#### Work instructions:
All of the data below should be written out exactly.

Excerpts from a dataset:
+-------+

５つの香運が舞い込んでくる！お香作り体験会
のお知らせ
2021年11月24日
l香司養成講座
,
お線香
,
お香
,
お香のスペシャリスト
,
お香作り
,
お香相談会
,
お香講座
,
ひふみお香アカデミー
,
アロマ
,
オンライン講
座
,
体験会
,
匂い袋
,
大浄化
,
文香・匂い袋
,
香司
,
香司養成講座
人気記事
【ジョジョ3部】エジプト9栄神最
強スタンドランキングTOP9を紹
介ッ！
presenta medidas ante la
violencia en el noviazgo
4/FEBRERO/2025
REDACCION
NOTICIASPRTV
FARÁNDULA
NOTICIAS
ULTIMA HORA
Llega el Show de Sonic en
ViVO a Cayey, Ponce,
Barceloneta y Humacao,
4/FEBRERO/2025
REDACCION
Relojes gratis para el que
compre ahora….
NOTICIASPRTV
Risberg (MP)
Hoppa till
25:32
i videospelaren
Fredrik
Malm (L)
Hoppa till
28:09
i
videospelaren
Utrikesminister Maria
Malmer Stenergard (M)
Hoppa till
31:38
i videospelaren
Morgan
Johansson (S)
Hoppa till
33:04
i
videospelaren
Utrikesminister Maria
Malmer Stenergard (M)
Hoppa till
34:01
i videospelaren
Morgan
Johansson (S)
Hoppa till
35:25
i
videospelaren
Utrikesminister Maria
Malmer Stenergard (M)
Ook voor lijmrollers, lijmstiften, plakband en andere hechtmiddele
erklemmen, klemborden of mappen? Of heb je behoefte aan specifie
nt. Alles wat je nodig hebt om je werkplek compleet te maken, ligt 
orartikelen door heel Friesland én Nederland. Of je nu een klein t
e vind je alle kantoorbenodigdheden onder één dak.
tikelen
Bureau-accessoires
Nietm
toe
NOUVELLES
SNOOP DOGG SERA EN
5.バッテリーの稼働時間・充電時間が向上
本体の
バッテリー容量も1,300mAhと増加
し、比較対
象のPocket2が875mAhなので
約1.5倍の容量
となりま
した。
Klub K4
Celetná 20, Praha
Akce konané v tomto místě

+-------+

#### Solution to the exercise:
５つの香運が舞い込んでくる！お香作り体験会
のお知らせ
2021年11月24日
l香司養成講座
,
お線香
,
お香
,
お香のスペシャリスト
,
お香作り
,
お香相談会
,
お香講座
,
ひふみお香アカデミー
,
アロマ
,
オンライン講
座
,
体験会
,
匂い袋
,
大浄化
,
文香・匂い袋
,
香司
,
香司養成講座
人気記事
【ジョジョ3部】エジプト9栄神最
強スタンドランキングTOP9を紹
介ッ！
presenta medidas ante la
violencia en el noviazgo
4/FEBRERO/2025
REDACCION
NOTICIASPRTV
FARÁNDULA
NOTICIAS
ULTIMA HORA
Llega el Show de Sonic en
ViVO a Cayey, Ponce,
Barceloneta y Humacao,
4/FEBRERO/2025
REDACCION
Relojes gratis para el que
compre ahora….
NOTICIASPRTV
Risberg (MP)
Hoppa till
25:32
i videospelaren
Fredrik
Malm (L)
Hoppa till
28:09
i
videospelaren
Utrikesminister Maria
Malmer Stenergard (M)
Hoppa till
31:38
i videospelaren
Morgan
Johansson (S)
Hoppa till
33:04
i
videospelaren
Utrikesminister Maria
Malmer Stenergard (M)
Hoppa till
34:01
i videospelaren
Morgan
Johansson (S)
Hoppa till
35:25
i
videospelaren
Utrikesminister Maria
Malmer Stenergard (M)
Ook voor lijmrollers, lijmstiften, plakband en andere hechtmiddele
erklemmen, klemborden of mappen? Of heb je behoefte aan specifie
nt. Alles wat je nodig hebt om je werkplek compleet te maken, ligt 
orartikelen door heel Friesland én Nederland. Of je nu een klein t
e vind je alle kantoorbenodigdheden onder één dak.
tikelen
Bureau-accessoires
Nietm
toe
NOUVELLES
SNOOP DOGG SERA EN
5.バッテリーの稼働時間・充電時間が向上
本体の
バッテリー容量も1,300mAhと増加
し、比較対
象のPocket2が875mAhなので
約1.5倍の容量
となりま
した。
Klub K4
Celetná 20, Praha
Akce konané v tomto místě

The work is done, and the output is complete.